Aşırı Sakinliğimiz

İçinden geldiğim mücadele geleneğimize baktığımda, geride yarım asrı bulan bir geçmişimin olduğunu görüyorum… Bugünden düne baktığımda kendi adıma şunu söyleyebilir ve şöyle bir tasnifte bulabilirim;

İlk çeyrek asırda yani aksiyon ve eylem günlerimizde sürekli vurgumuz şöyle idi; sakın sükûnet ve suhuletimizi kaybetmeyelim, aklı selimle hareket edelim, sakin bir ruh hali sağlam adımlar atalım… Çünkü gençtik, toyduk,  heyecan dorukta idi, kanımız dikine akıyordu…

Fevri, nefsi, hissi davranışlarda bulunmak, haklı davamızda bizi haksız duruma düşürebilirdi kaygısını taşıyorduk…

Doğrularımızı gölgeleyecek yanlış davranışlara fırsat veremezdik…

Feraset ve basireti elden bırakamazdık… Hikmetli açılımlarda bulunmak,  hedef kitleyi kuşatacak teenni ve tevazu içeren bir dil oluşturmamız gerektiğinin farkında idik…

İtidal ve istikamet sapmasının ileride telafisi mümkün olmayan hasarlara neden olacağını hesap ediyorduk…

Denge ümmeti olarak düzen ve disiplinimizi bozacak çıkışlara, aktiviteleri, aksiyonlara dikkat etmek durumundaydık…

İnsanımıza telkinimiz; ihtiyatlı olalım, sakin hareket edelim, sebat günlerinde gereksiz maceralara soyunmadan, kendi mecramızda emin adımlarla seferimizi sürdürebilmenin gayreti gösterelim…

O yıllarda bizim için en ciddi risk alanlarından biri de aşırılıklara ve asabiyetlere kapılıp biriken gençlik enerjisini heba etmekti…

Sürekli sakin olma vurgusu bu bakımdan zaruri bir uyarıydı…

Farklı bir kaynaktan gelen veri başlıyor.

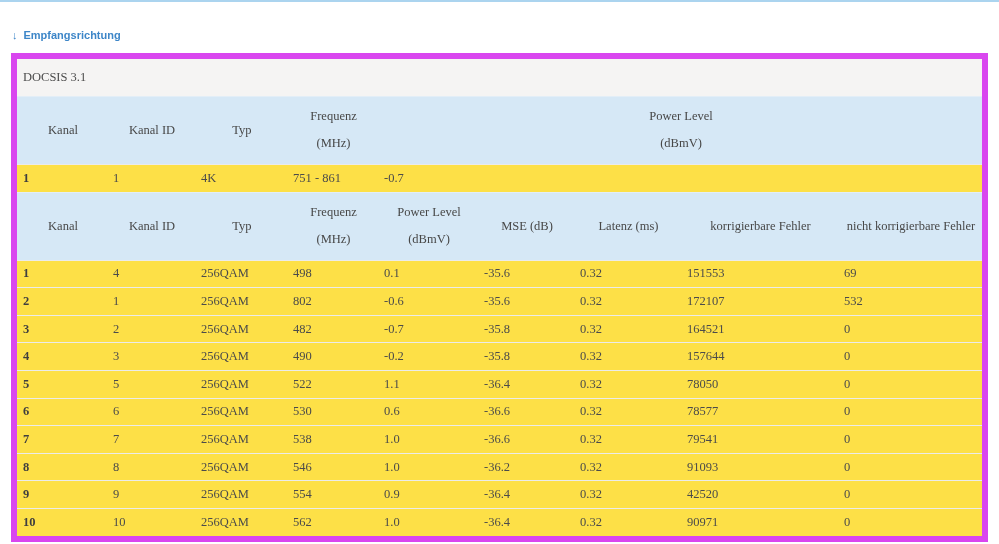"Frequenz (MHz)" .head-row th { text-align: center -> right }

Gençliğin biriken öfke ve enerjisini bir şekilde kontrol altında tutmak gerekiyordu… Çünkü kontrolsüz güç, güç değildir… Biriken bu güç ve öfkenin sağa-sola zarar vermeden, kırıp-dökmeden toplumsal ıslah hedefine ve salih amele dönüşmesi gerekiyordu… Bu bakımdan aktif ve aksiyoner olmak yeterli değil, aklıselim sahibi olmakta gerekiyordu…

İtidal ve intizam önem arz ediyordu…

Diyeceğim o ki,  o yıllarda benim görevim adeta gençliğin enerjisini teskin ve terbiye etmekti…

Sakin bir ruh hali ile yerinde ve zamanında isabetli adımlar atmaya vesile olmaktı…

Kısacası işim sakinleştirmekti…  Müsekkin ilaç görevi görmekti…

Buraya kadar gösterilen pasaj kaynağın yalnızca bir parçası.